Rise In Consumer Spending Makes Joe's Jeans Attractive

| About: Joe's Jeans (JOEZ)

Joe's Jeans (NASDAQ:JOEZ), known for premium jeans, should not be overlooked when researching possible small-cap investments. The luxury apparel company has returned 65% this year, and is currently looking to triple the number of domestic locations over the next four years. This type of growth, along with improving economic conditions, makes Joe's Jeans a attractive small-cap investment. First, a look at current valuation and margins will give us some insight where Joe's is now. Then, analyzing increases in consumer discretionary spending, coupled with store expansion will show us where Joe's is heading in the future, and how it will lead to impressive returns.

Current Valuation

Joe's Jeans currently has a strong balance sheet and above average margins. If we take a look at the assets and liabilities side of the balance sheet, we can see how Joe's Jeans has position itself for stable and unleveraged growth. Joe's currently has a quick ratio of approximately 1.5x, a current ratio of 3.5x, and no long-term debt. This places Joe's in the top tier of retailers in terms of balance sheet strength. With little to no leveraged growth, Joe's Jeans must rely on high margins to expand. Margins are currently above the industry average across the board. The most impressive margin statistic that i would like to point out is the 48.6% percent gross margin. This is approximately 73% higher than other companies in the apparel industry.

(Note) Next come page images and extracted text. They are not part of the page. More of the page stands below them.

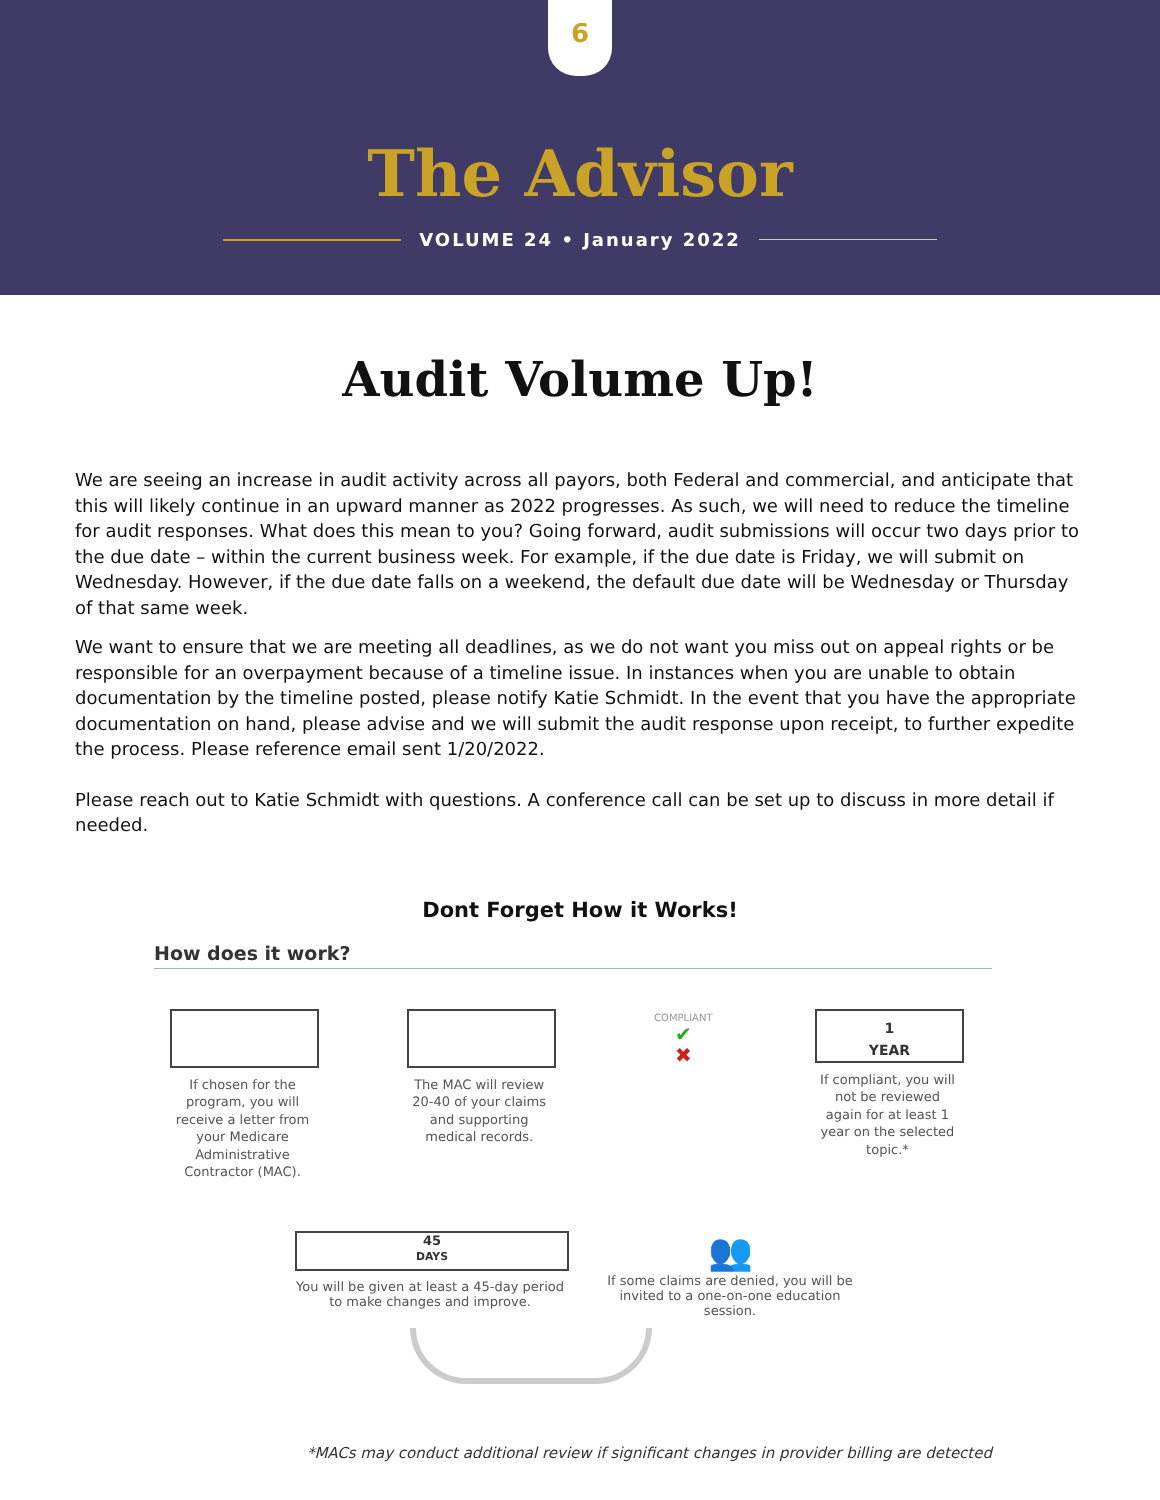6
The Advisor
VOLUME 24 • January 2022
Audit Volume Up!
We are seeing an increase in audit activity across all payors, both Federal and commercial, and anticipate that this will likely continue in an upward manner as 2022 progresses. As such, we will need to reduce the timeline for audit responses. What does this mean to you? Going forward, audit submissions will occur two days prior to the due date – within the current business week. For example, if the due date is Friday, we will submit on Wednesday. However, if the due date falls on a weekend, the default due date will be Wednesday or Thursday of that same week.
We want to ensure that we are meeting all deadlines, as we do not want you miss out on appeal rights or be responsible for an overpayment because of a timeline issue. In instances when you are unable to obtain documentation by the timeline posted, please notify Katie Schmidt. In the event that you have the appropriate documentation on hand, please advise and we will submit the audit response upon receipt, to further expedite the process. Please reference email sent 1/20/2022.
Please reach out to Katie Schmidt with questions. A conference call can be set up to discuss in more detail if needed.
Dont Forget How it Works!
How does it work?
If chosen for the program, you will receive a letter from your Medicare Administrative Contractor (MAC).
The MAC will review 20-40 of your claims and supporting medical records.
COMPLIANT
✔
✖
1
YEAR
If compliant, you will not be reviewed again for at least 1 year on the selected topic.*
45
DAYS
You will be given at least a 45-day period to make changes and improve.
👥
If some claims are denied, you will be invited to a one-on-one education session.
*MACs may conduct additional review if significant changes in provider billing are detected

In order for Joe's to expand to the estimated 100 locations by the end of 2017, a number of macro economic factors have to be considered. Most importantly, increases in spending and improvement in the economy. Luxury Retailers must count on increases in spending by high income consumers.

Discretionary Spending

Consumer discretionary spending is currently at all time highs. A number of economic indicators show how the economic recovery has led consumer spending higher. Below, the Consumer Discretionary Spending SPDR (NYSEARCA:XLY) has returned 31% for the past year, including a 12% return since the beginning of January.

Click to enlarge images.

Joe's Jeans is in the high-end, luxury apparel industry. Therefore, an increase in discretionary spending, although positive, is not enough of a correlation to justify how this will impact revenues. We must focus on high-income spending. The following is a Gallup survey of approximately 15,000 Americans. Increases in spending for high income individuals is trending higher at an exponential rate, indicating increased spending on luxury items.

Next, I want to splice together a number of indexes. We all know the market has been performing well this year, but what is to say that the luxury market is a more attractive, high growth investment when compared with the S&P 500? The main purpose of the data below is to display how luxury items, as well as small-cap companies have lead the market in returns. The data below is not only simple, but convincing.

We can see here that the Dow Jones Luxury Index has outperformed the market by about 9% for the past year. This either indicates increased earnings among luxury retailers, or an increase in expected growth for the luxury consumer marketplace. Next, we can see that small-cap securities have returned approximately 29.16% for the year, 4% higher than the S&P 500. Finally, an increase of more than 20% in the Global Wealth Effect Index is positive news for the cyclical industry, as well as luxury retailers. Increases in perceived wealth coincides with increases in spending across the board.

Store Increases

Currently, Joe's Jeans has 31 domestic locations. This equates to approximately $119 million in revenue. That is $3.8 million per location. If we were to annualize the estimated store increases to 100 locations in 2017, this would be 15.33 stores per year. The following revenue estimates are based on $3.8 million in revenue per store per year.

  • 2013: $146.9 million
  • 2014: $205.2 million
  • 2015: $263.4 million
  • 2016: $321.7 million
  • 2017: $380 million

This type of growth represents around 25% increases in revenue year over year for the next four years. Impressive numbers, assuming the press release from Joe's Jeans today is accurate. I feel that increases in stores will not lead to lower revenue per store. To further explain this opinion, it can be assumed that increases in brand awareness and consumer spending will ultimately offset possible lower marginal revenues per store. Therefore, revenue per store would remain constant. At a 4.69% profit margin, coupled with high revenue growth, Joe's Jeans could be looking at fantastic returns over the next few years.

Disclosure: I have no positions in any stocks mentioned, and no plans to initiate any positions within the next 72 hours. I wrote this article myself, and it expresses my own opinions. I am not receiving compensation for it (other than from Seeking Alpha). I have no business relationship with any company whose stock is mentioned in this article.